Tak hanya itu, dalam proses peningkatan status dari penyelidikan ke penyidikan, hanya satu SPDP yang diterbitkan pada Juni 2024, namun baru diserahkan setahun kemudian, tepatnya pada 19 Desember 2025. SPDP tersebut pun tidak diserahkan langsung kepada MKS, melainkan hanya dititipkan.
Ahli: Penyidikan Anprosedural
Saksi ahli pidana Dr. Makkah HM menegaskan, keterlambatan penyampaian Surat Pemberitahuan Dimulainya Penyidikan (SPDP) merupakan pelanggaran serius.
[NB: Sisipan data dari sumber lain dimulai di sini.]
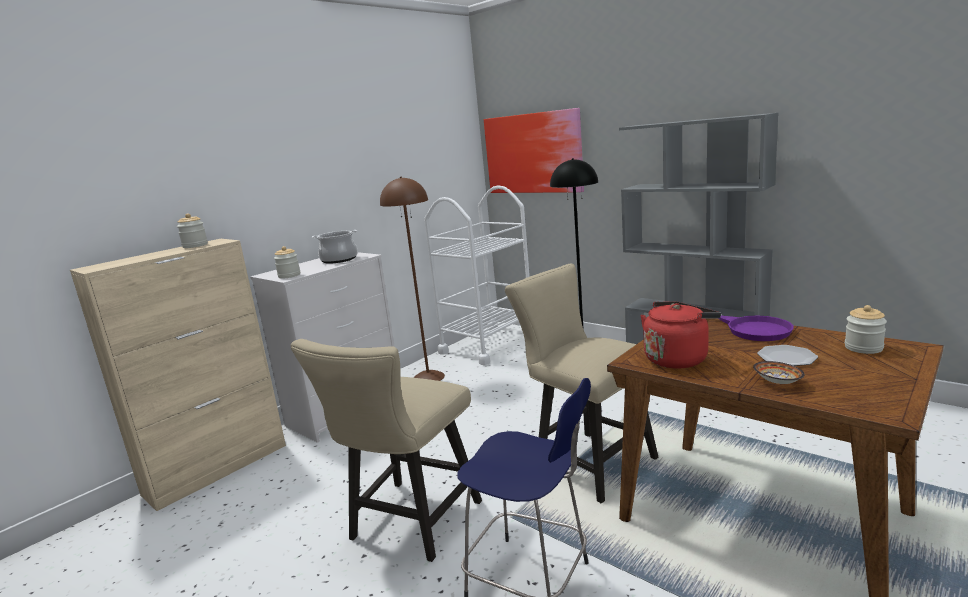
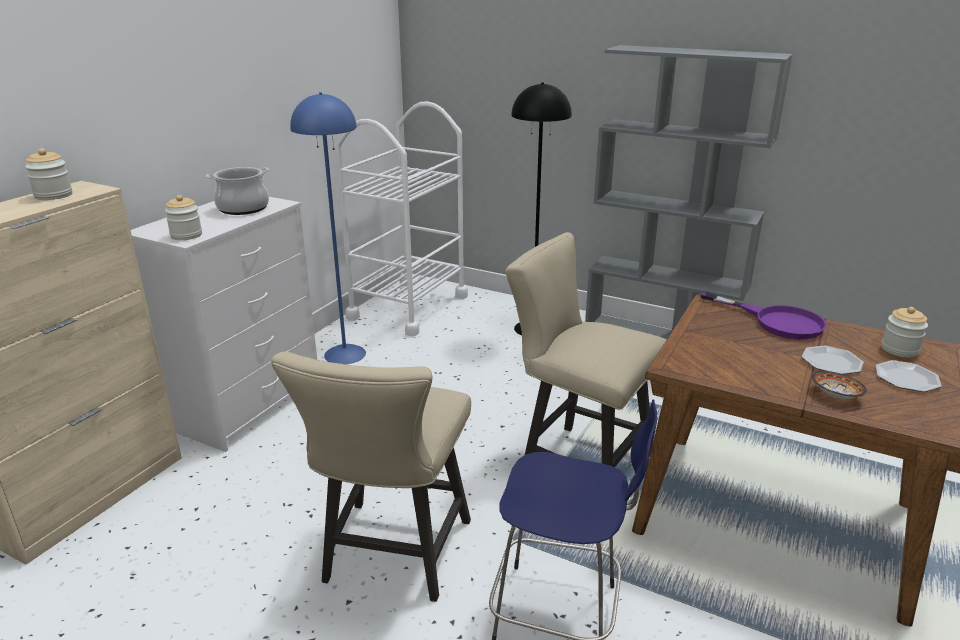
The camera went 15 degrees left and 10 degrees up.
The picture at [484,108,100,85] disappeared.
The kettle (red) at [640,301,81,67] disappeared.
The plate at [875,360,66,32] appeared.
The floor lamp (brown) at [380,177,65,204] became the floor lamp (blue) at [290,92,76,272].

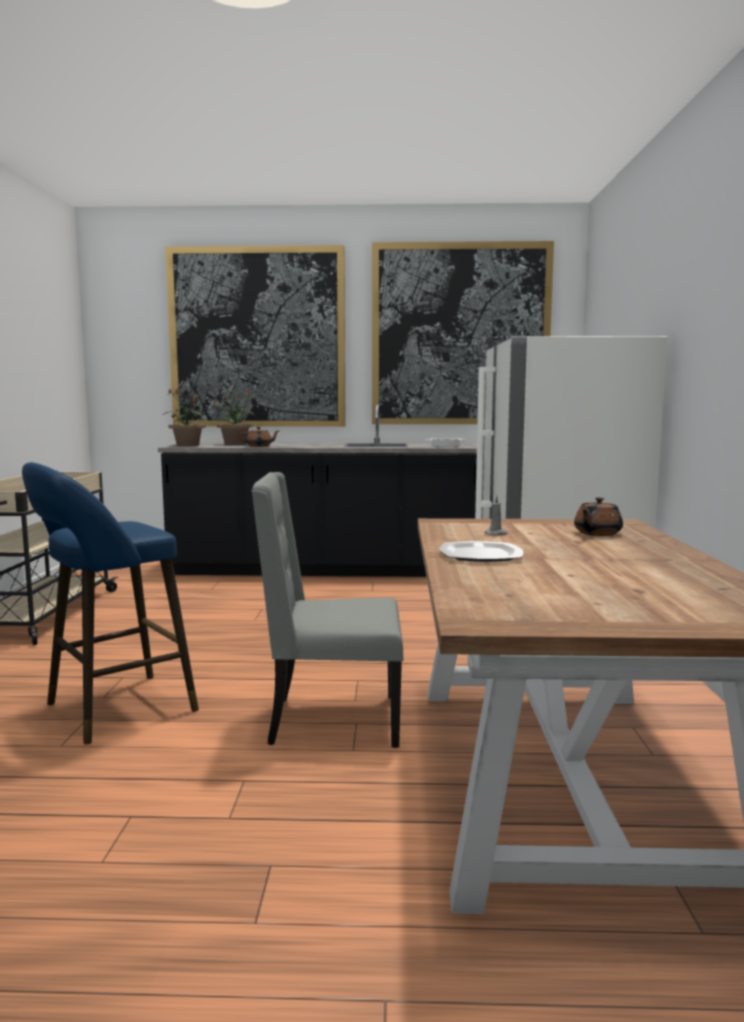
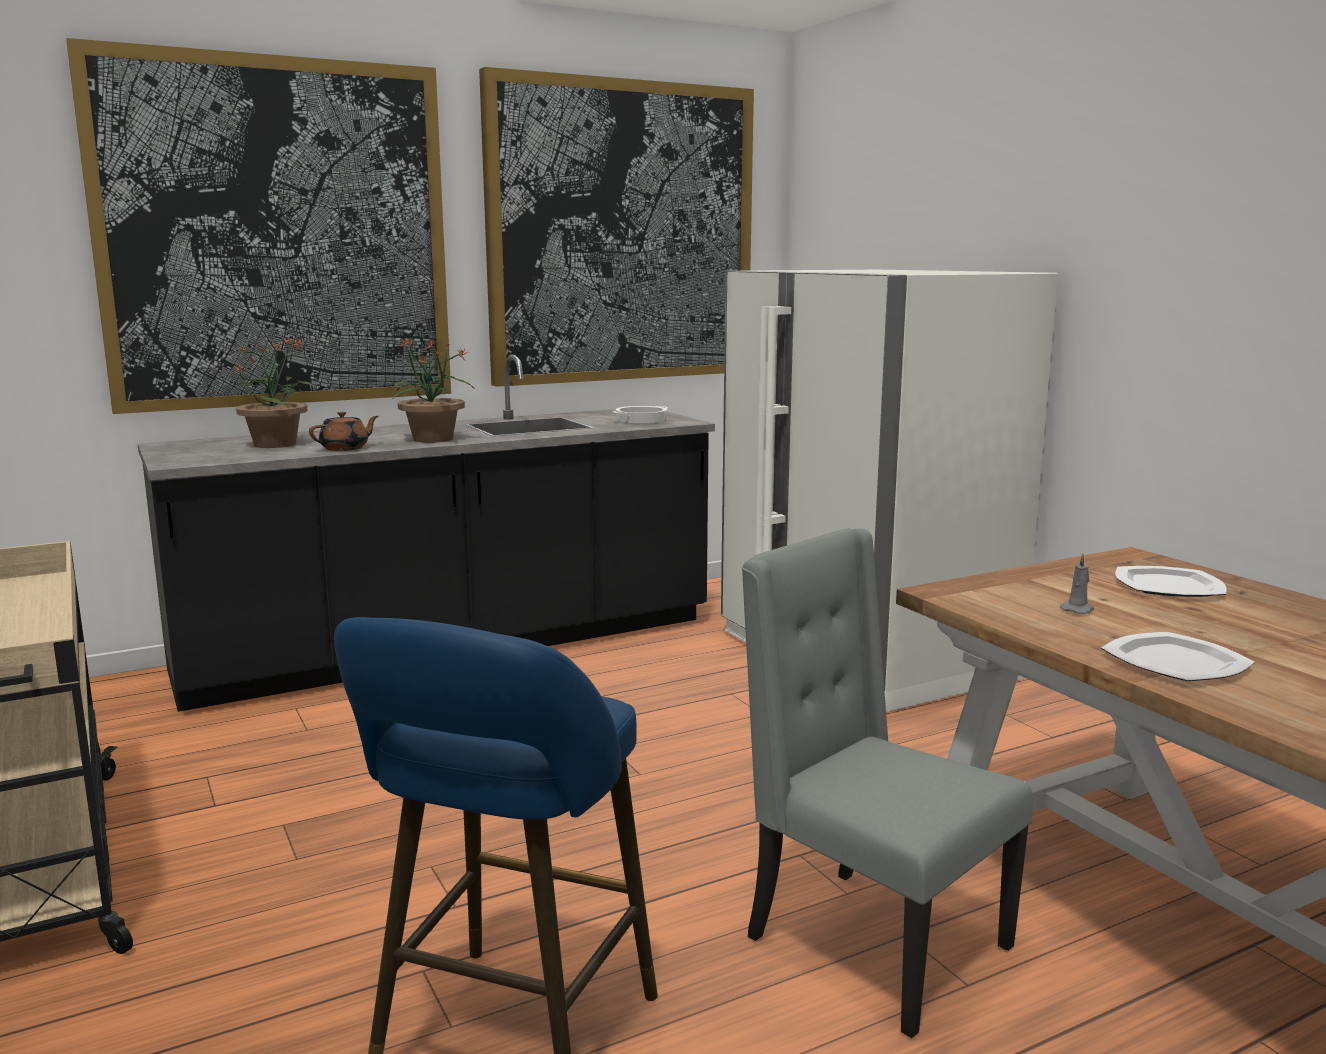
The camera went 30 degrees left and 5 degrees up.
The potted plant moved from [162,388,44,58] to [393,338,81,105].
The teapot (brown) at [574,497,49,39] was replaced by the plate at [1115,566,112,31].
The chair (grey) at [251,472,152,276] turned 75 degrees clockwise.

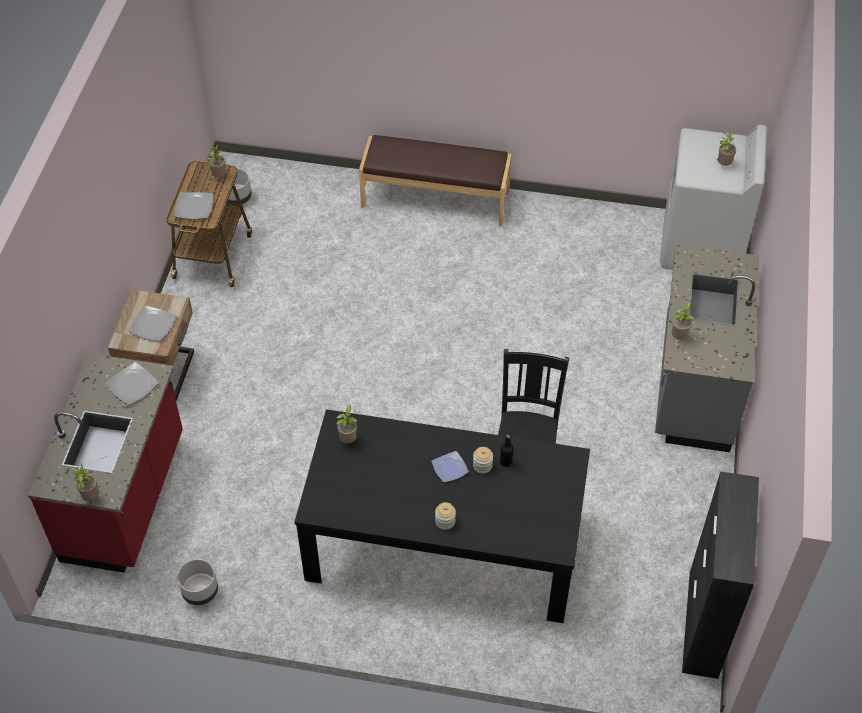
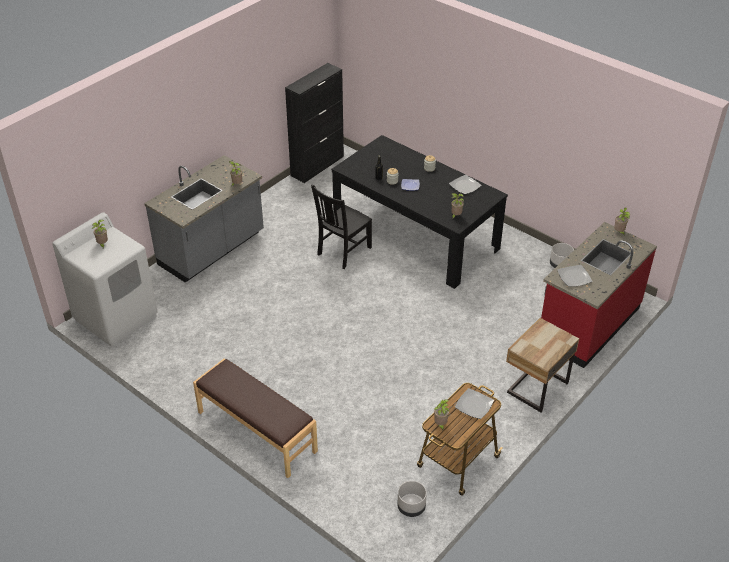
The camera went 150 degrees left and 10 degrees down.
The plate moved from [128,306,48,36] to [449,175,33,19].

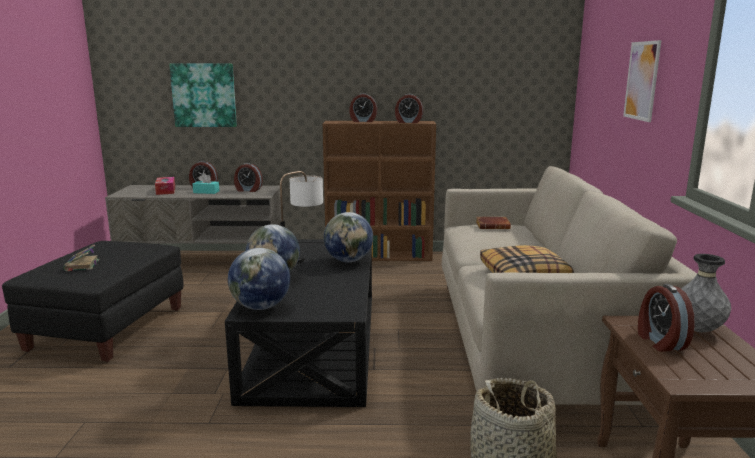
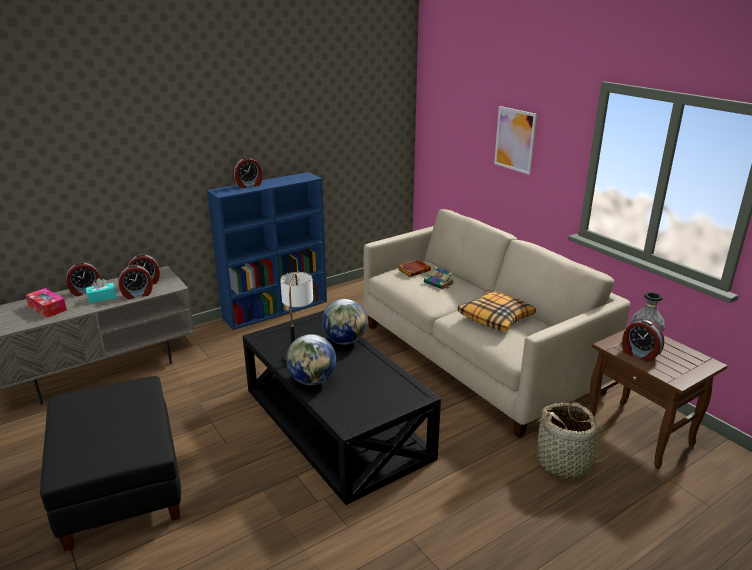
The camera went 35 degrees left and 10 degrees up.
The picture at [169,64,68,63] disappeared.
The globe at [228,248,62,62] disappeared.
The book moved from [63,244,37,27] to [424,266,30,24].
The alarm clock moved from [395,94,28,29] to [118,265,35,34].
The bookcase (brown) at [323,121,113,140] became the bookcase (blue) at [207,172,120,158].

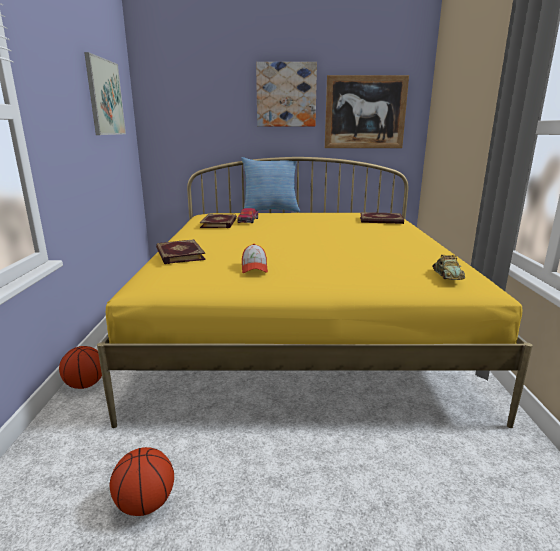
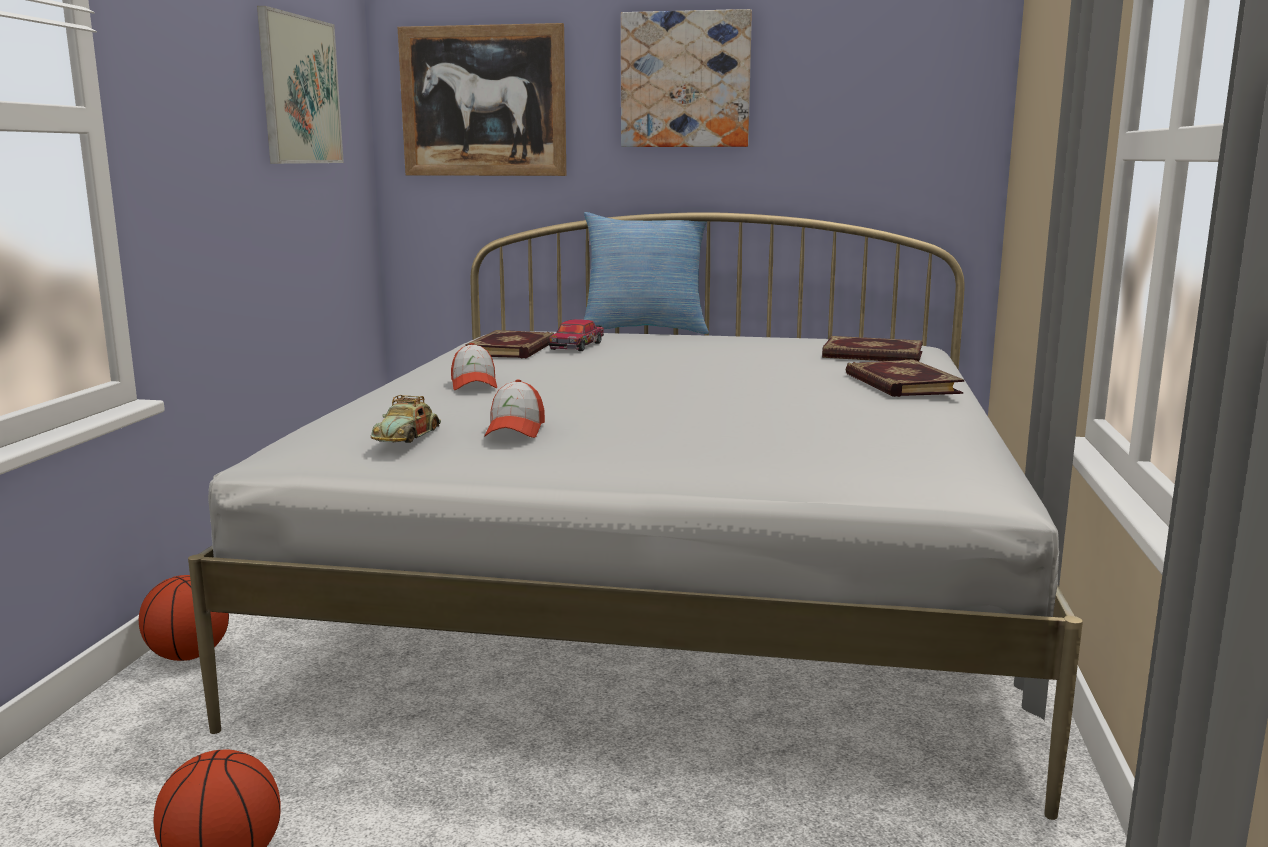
The camera went 10 degrees right and 5 degrees down.
The cap at [451,343,46,47] appeared.
The book moved from [156,239,50,25] to [846,359,118,38].
The picture moved from [325,75,84,73] to [398,23,168,153].
The toy car moved from [433,255,32,25] to [371,395,70,48].
The bed (yellow) at [97,157,436,271] became the bed (white) at [188,212,895,608].

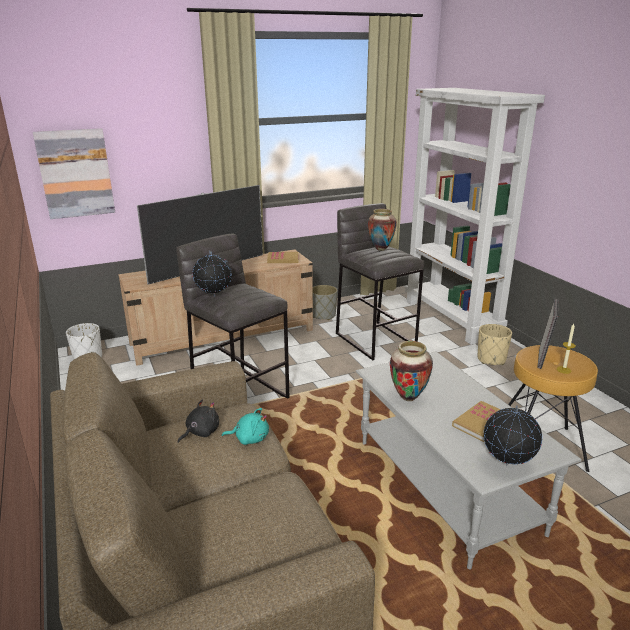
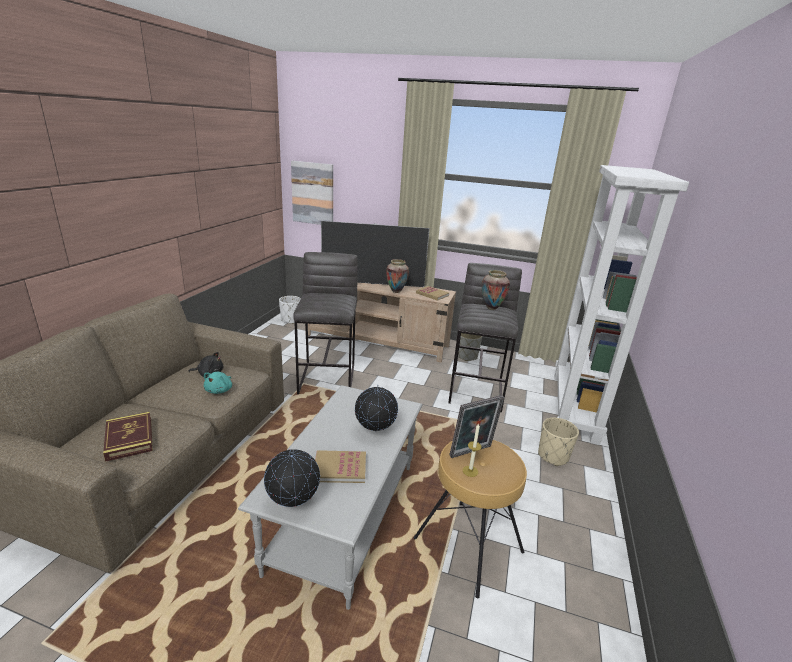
The camera went 40 degrees right and 0 degrees up.
The book at [103,412,50,50] appeared.
The globe moved from [193,251,39,46] to [355,385,43,47].
The vase moved from [390,341,43,60] to [386,259,23,34].
The plush toy (turquoise) at [222,408,47,37] turned 60 degrees clockwise.

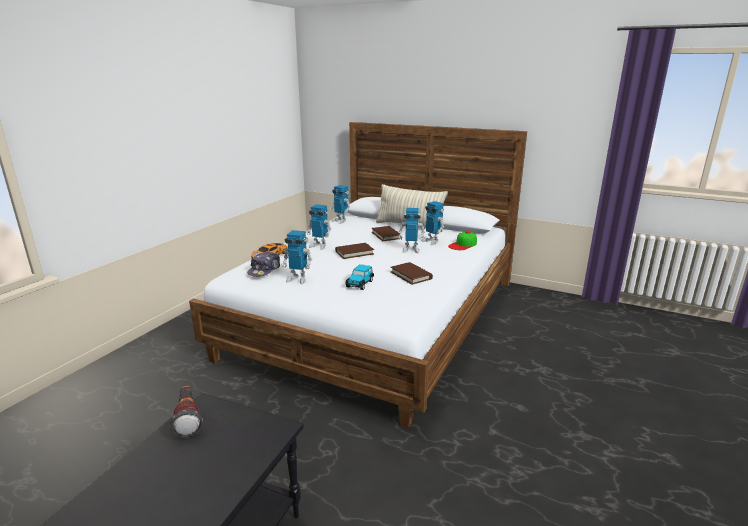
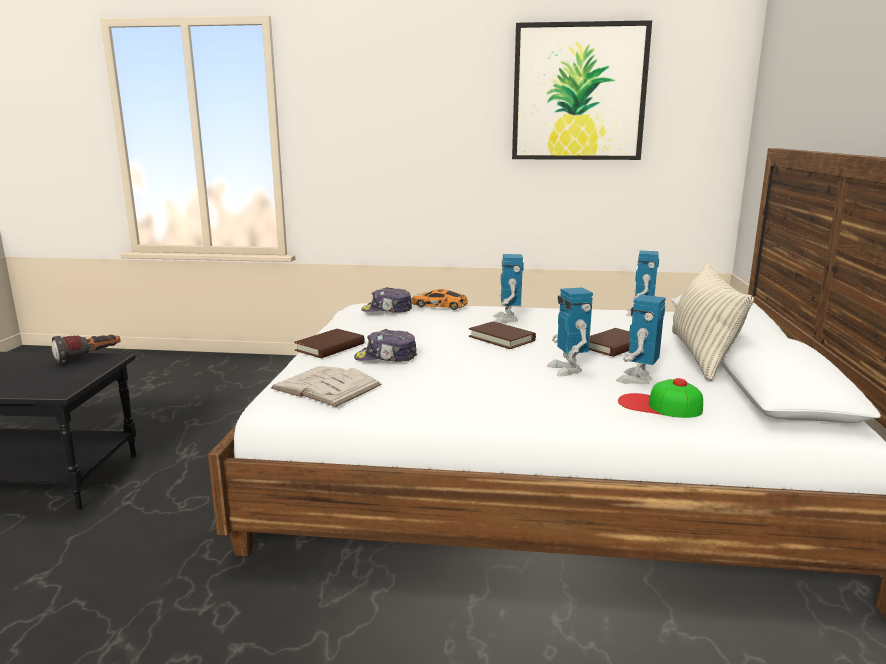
The camera went 70 degrees right and 5 degrees down.
The toy robot at [282,230,30,54] disappeared.
The book (white) at [271,366,111,41] appeared.
The picture at [512,20,140,140] appeared.
The book (brown) moved from [391,262,42,23] to [294,329,71,29].
The toy car at [345,264,29,26] was replaced by the cap at [354,329,63,33].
“SPDP wajib disampaikan kepada JPU, pelapor, dan terlapor paling lambat enam hari sejak penyidikan dimulai. Jika terlambat atau tidak disampaikan, maka penyidikan tersebut anprosedural,” kata Makkah usai sidang.
Ia juga menegaskan, satu-satunya lembaga yang berwenang menetapkan kerugian keuangan negara adalah Badan Pemeriksa Keuangan (BPK). Lembaga lain seperti Inspektorat atau BPKP hanya berwenang menghitung, bukan menetapkan.
Selain itu, penetapan tersangka harus didasarkan pada dua alat bukti yang sah dan diperoleh secara sah. Alat bukti yang diperoleh tanpa prosedur hukum misalnya tanpa izin penyitaan tidak sah dan tidak dapat digunakan.
Transisi KUHP dan KUHAP Baru
Dr. Makkah juga menjelaskan bahwa sejak 2 Januari 2023, KUHP baru telah berlaku, disusul KUHAP baru melalui UU Nomor 20 Tahun 2026.
Dalam masa transisi, Kejaksaan Agung telah menerbitkan Surat Edaran Nomor 54.33 yang mengatur bahwa hukum materiil menggunakan KUHP 2023, sementara hukum formil penyidikan masih menggunakan KUHAP lama.
Namun, untuk tindak pidana korupsi, pasal-pasal lama—termasuk Pasal 2 dan Pasal 3—telah dicabut dan digantikan dengan Pasal 603 dan Pasal 604 KUHP baru.
“Terakhir, untuk perkara dengan ancaman di atas lima tahun, pendampingan penasihat hukum adalah kewajiban. Jika tidak mampu, negara wajib menyediakan.
Tanpa pendampingan, pemeriksaan tidak sah kecuali ada berita acara penolakan dari yang bersangkutan,” pungkasnya.